(Data extracted from a collection)
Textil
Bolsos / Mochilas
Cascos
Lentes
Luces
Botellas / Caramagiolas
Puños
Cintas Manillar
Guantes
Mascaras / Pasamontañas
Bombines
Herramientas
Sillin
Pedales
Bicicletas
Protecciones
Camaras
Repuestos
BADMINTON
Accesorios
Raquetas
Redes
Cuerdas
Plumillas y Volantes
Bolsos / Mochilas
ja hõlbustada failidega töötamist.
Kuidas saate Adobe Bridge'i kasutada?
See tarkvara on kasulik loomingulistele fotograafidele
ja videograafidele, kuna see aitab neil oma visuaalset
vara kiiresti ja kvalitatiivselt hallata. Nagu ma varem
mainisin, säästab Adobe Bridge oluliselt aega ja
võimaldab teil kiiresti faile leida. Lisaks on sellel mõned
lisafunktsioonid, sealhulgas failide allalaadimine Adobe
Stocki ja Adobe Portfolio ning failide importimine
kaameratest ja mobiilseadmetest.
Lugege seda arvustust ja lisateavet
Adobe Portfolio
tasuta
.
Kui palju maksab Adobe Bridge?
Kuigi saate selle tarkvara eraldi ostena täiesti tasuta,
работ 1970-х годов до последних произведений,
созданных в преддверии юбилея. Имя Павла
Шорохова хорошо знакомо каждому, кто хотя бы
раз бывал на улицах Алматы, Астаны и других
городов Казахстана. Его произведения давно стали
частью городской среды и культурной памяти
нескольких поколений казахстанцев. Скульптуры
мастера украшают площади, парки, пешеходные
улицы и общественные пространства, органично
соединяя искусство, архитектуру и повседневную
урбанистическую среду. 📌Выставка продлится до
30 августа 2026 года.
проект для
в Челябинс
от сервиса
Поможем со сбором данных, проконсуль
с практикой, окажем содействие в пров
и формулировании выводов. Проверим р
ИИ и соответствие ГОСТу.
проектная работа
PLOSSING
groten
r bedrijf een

### ACTIVITY
Would you print exactly, and only, the lines of the data above from the line with "созданных в преддверии юбилея. Имя Павла" through the line with "нескольких поколений казахстанцев. Скульптуры", inclusive?

### EXERCISE ANSWER
созданных в преддверии юбилея. Имя Павла
Шорохова хорошо знакомо каждому, кто хотя бы
раз бывал на улицах Алматы, Астаны и других
городов Казахстана. Его произведения давно стали
частью городской среды и культурной памяти
нескольких поколений казахстанцев. Скульптуры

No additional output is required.